I see the Sun go down. Those monotonous hues crowd the sky again in a last ditch effort to mask its real darkness. But, how long? The millions of distant Suns can't be kept back. Neither can I. I am close to the Sun.
This is My place. I can be high or low here. Here I depend only on Myself. I know the window gives me an exaggerated view, but, it makes me feel great. They can't come in here and mess it up. They think They are diminutive, trivial, Their deeds insignificant. I've done my part amongst Them. They need to learn, but Their chance is almost gone. I lean back as I am close to the Sun.
She will not have to cry anymore. She will no longer have to defend me. She will not love me, nor will She hate me. She will not entice me. She will not break my heart. She will not ignore me. She will not mock me. She won't whisper softly to me, nor will She call out my name. She will no longer run Her hands through my hair. She will not find me funny anymore. She will stop waiting for Her wedding ring. She will never again hug me. How will She Punish me? She will cease to remember me. I am closer to the Sun.
He will not share my joys and sorrows. He will not borrow from me my possesions, my moments, my knowledge. He already can't inspire me, but, He will also not drive me jealous. I will no longer fear Him. He will not always be right. I will not sacrifice for Him. No longer will He be excused for shattering the best of my dreams. He won't break His promises anymore. He will not remain the Manlier one. He will not crave for Fame & Fortune. He will no longer need to grow a Brain or a Backbone. The Sun is closer than ever.

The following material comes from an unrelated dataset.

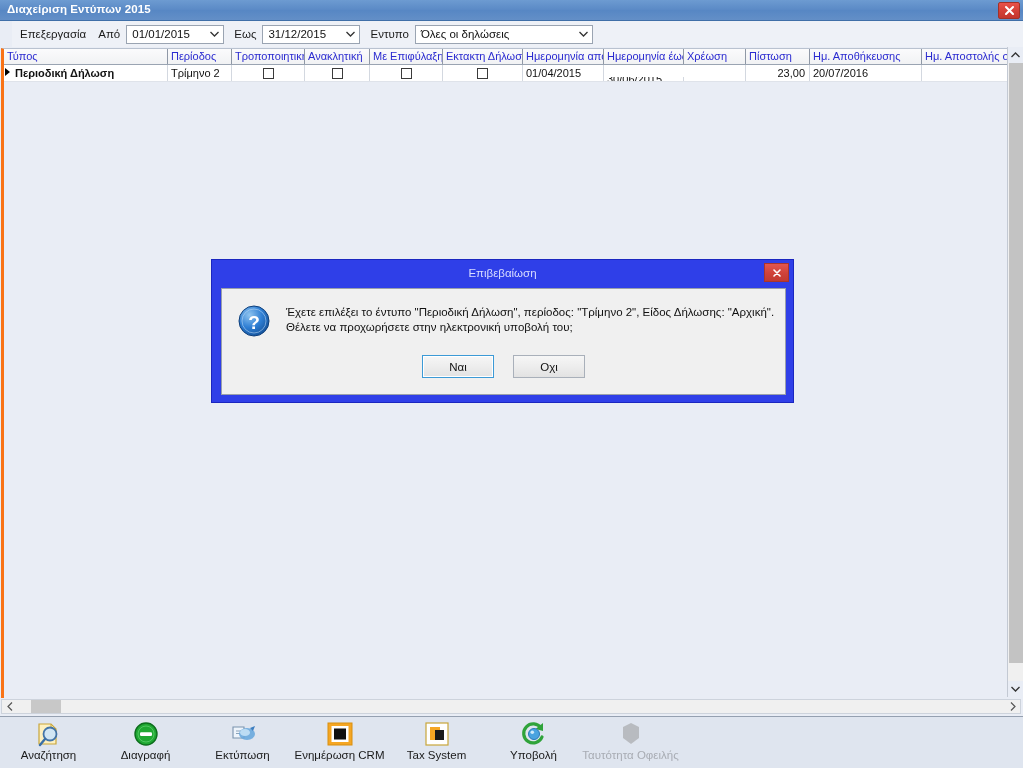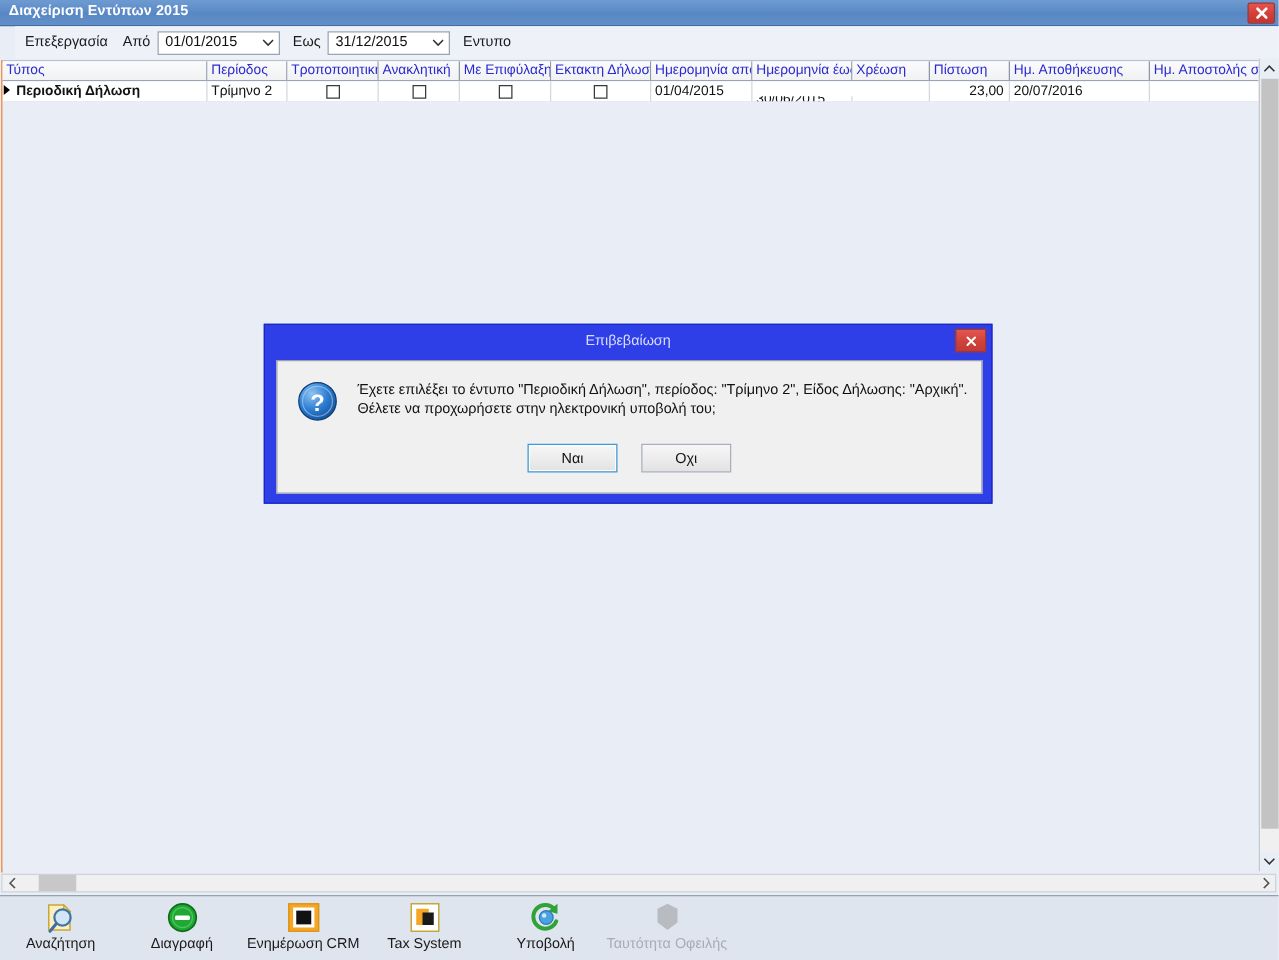"Όλες οι δηλώσεις" div.combo { html: none -> <div> <span>Όλες οι δηλώσεις</span> <span> <svg> <path></path> </svg> </span> </div> }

I hear Them say - "Unidentified aircraft...Your approach to the Fusion Facility is unauthorized. You may be treated as a threat." I depress the glowing switch that says 'Armed'. On its course, the silver sliver slices the night as perfectly as I prefer. I head West. I see their Sun again. But, behind me, My Sun rises on the obliteration of obnoxious oblivion. Soon, I exist alone and I alone exist!
Monday, December 11, 2006
My Sun
This is an old piece I'd written and it somehow still has the same feelings involved in it. Today I made a different Sun for Myself. The pic above is not the real Sun but something I made in Photoshop [PS]!!! PS is an amazing tool for which I have to keep coming back to M$Windows. I was wondering how difficult it is to make the images that an illustrator I'm working with, is making. And I could do it in 7 steps only!!! And I convinced someone who knows the Sun very well, to believe that it was a photograph!! I consider that a feat. :)
The second reason for this post is that I have just become a part of the outreach program for The International Heliophysical Year. The year 2007 is slated as the year to build up public knowledge about how Solar physics interacts with Geophysics. [In simple words... how the Sun affects us in important ways we are not aware of!]